In dem schönen Text von Manès Sperber, "Sieben Fragen zur Gewalt", gibt es eine Passage, die auf das Extrem als natürliche Anlage verweist. Dort heißt es: "Der normale, natürliche Mensch durchläuft mindestens drei Phasen eines inneres Extremismus." In seiner jugendlichen Entwicklung hin bis zu seinem Erwachsenenalter. Sperber sagt, den inneren Extremismus braucht es, denn wenn der Mensch ihn nicht hätte, wüsste er nicht, ob er ohne seine Eltern leben kann. Er muss zur Ablösung, zum Selbständig-Werden einen inneren Extremismus entwickeln.

Weil dieser Begriff des "Extremismus" der Kernbegriff ist, mit dem der Verfassungsschutz arbeitet, und weil es sich in beiden Fällen um die Frage der Gewalt handelt, habe ich mich gefragt: ignoriert der Staat, um bestimmte gesellschaftliche Gruppen in Handlungsunfähigkeit zu versetzen, komplett, dass es eine seelische Disposition zum Extrem gibt?

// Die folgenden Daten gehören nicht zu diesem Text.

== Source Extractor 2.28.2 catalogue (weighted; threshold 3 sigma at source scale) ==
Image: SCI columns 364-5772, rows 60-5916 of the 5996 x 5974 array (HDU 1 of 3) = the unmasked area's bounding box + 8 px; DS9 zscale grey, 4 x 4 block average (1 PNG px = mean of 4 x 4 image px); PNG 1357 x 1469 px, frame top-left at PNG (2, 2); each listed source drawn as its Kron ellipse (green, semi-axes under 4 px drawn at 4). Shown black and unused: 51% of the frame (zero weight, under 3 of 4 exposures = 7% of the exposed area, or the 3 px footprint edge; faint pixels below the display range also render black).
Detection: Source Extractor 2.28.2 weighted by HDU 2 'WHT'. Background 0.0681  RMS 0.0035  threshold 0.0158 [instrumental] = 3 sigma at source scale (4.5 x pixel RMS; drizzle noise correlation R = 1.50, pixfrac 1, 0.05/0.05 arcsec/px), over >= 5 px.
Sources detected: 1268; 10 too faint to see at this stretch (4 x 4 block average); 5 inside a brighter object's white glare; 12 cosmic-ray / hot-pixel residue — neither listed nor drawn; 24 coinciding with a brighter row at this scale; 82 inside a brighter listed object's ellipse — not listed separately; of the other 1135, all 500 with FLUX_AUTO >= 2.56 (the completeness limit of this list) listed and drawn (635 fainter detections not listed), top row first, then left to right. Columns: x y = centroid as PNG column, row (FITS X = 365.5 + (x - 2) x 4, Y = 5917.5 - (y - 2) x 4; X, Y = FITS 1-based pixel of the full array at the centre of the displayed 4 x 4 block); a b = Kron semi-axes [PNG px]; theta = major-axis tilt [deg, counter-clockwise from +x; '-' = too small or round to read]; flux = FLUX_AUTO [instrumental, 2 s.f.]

Fritz Sack: Natürlich ignoriert er das, muss er ja. Was er selber für sich beansprucht - er beansprucht ja die Gewalt als eine positive Kraft und eine positive Ressource um Ordnung oder Stabilität herzustellen. Genau das verweigert er seinen Individuen. Beziehungsweise kümmert er sich nicht um die Bedingungen, in denen die latent vorhandene Ressource eingesetzt wird. Wie gesagt, das ist mittlerweile in der gesamten politischen Diskussion so: Man kann nicht mehr über die positive Funktion der Gewalt reden.

Deshalb darf man die staatliche Gewalt nicht als Gewalt bezeichnen, sondern die staatliche Gewalt ist irgendetwas anderes. Die Leugnung, die gehört zur Gewalt dazu wie das Amen in der Kirche. Beim Militär spielt das eine große Rolle. Die werden ja trainiert darauf, Gewalt kontrolliert und zivilisiert einzusetzen. Von daher ist es in unserer Gesellschaft täglich konkret erfahrbar, welche Doppelbödigkeit und welche Heuchelei mit dieser Forderung nach Gewaltverzicht und Gewaltausblendung und Gewaltleugnung verbunden sind.